Page extract ->
-*-

In [1]:
import numpy as np

# LineWorld MDP

In [2]:
S = [0, 1, 2, 3, 4] # agent position in line world
A = [0, 1] # 0: Left, 1: Right
R = [-1.0, 0.0, 1.0]
p = np.zeros((len(S), len(A), len(S), len(R))) # state, action, next_state, reward_index
T = [0, 4]

p[3, 0, 2, 1] = 1.0
p[2, 0, 1, 1] = 1.0
p[1, 0, 0, 0] = 1.0

p[3, 1, 4, 2] = 1.0
p[2, 1, 3, 1] = 1.0
p[1, 1, 2, 1] = 1.0

# Iterative Policy Evaluation

In [3]:
from typing import List

In [4]:
def iterative_policy_evaluation(
    pi: np.ndarray,
    S: List[int],
    A: List[int],
    R: List[float],
    T: List[int], # terminal states
    p: np.ndarray,
    theta: float = 0.00001,
    gamma: float = 0.9999999,
):
  V = np.random.random((len(S),))
  V[T] = 0.0

  while True:
    delta = 0.0

    for s in S:
      v = V[s]
      total = 0.0
      for a in A:
        sub_total = 0.0
        for s_p in S:
          for r_index in range(len(R)):
            r = R[r_index]
            sub_total += p[s, a, s_p, r_index] * (r + gamma * V[s_p])
        total += pi[s, a] * sub_total
      V[s] = total
      abs_diff = np.abs(v - V[s])
      delta = np.maximum(delta, abs_diff)

    if delta < theta:
      break
  return V




In [5]:
pi_always_right = np.zeros((len(S), len(A)))
pi_always_right[:, 1] = 1.0

In [6]:
iterative_policy_evaluation(pi_always_right, S, A, R, T, p)

array([0.       , 0.9999998, 0.9999999, 1.       , 0.       ])

In [7]:
pi_always_left = np.zeros((len(S), len(A)))

-*-

Direction a ->
Duplicate the portion of the LineWorld notebook above between "pi_always_right[:, 1] = 1.0" and "pi_always_left = np.zeros((len(S), len(A)))", inclusive.

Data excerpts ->
-*-

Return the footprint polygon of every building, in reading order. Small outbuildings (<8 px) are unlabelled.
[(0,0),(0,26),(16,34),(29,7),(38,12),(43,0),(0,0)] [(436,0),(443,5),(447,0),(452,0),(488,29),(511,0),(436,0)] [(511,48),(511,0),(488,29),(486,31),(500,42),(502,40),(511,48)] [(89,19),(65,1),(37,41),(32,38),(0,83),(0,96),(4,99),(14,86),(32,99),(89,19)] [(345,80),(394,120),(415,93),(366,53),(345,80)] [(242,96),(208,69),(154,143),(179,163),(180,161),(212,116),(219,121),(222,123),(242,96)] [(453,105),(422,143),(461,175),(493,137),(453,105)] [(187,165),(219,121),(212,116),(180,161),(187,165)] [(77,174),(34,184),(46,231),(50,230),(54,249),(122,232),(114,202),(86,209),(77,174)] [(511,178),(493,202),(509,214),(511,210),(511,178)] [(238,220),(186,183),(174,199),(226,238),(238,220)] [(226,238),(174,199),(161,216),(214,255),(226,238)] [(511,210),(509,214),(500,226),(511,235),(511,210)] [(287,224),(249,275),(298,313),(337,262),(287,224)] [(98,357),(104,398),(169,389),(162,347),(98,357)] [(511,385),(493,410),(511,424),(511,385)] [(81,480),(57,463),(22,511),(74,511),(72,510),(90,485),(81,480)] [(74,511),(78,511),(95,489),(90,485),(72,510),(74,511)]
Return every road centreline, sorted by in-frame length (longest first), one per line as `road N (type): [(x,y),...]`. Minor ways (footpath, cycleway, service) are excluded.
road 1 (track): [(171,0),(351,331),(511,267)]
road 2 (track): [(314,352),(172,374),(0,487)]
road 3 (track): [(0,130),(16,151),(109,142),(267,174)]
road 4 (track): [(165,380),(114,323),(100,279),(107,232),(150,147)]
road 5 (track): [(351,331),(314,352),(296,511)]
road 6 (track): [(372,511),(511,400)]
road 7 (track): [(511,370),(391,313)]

-*-

Direction b ->
In the listing, rewrite only the lines between the ones holding "Return every road" and "4 (track): [(165,380),(114,323),(100,279),(107,232),(150,147)]", inclusive, with "longest" changed to "shortest" and everything else left as it is.

Correct output a ->
pi_always_right[:, 1] = 1.0

In [6]:
iterative_policy_evaluation(pi_always_right, S, A, R, T, p)

array([0.       , 0.9999998, 0.9999999, 1.       , 0.       ])

In [7]:
pi_always_left = np.zeros((len(S), len(A)))

Correct output b ->
Return every road centreline, sorted by in-frame length (shortest first), one per line as `road N (type): [(x,y),...]`. Minor ways (footpath, cycleway, service) are excluded.
road 1 (track): [(171,0),(351,331),(511,267)]
road 2 (track): [(314,352),(172,374),(0,487)]
road 3 (track): [(0,130),(16,151),(109,142),(267,174)]
road 4 (track): [(165,380),(114,323),(100,279),(107,232),(150,147)]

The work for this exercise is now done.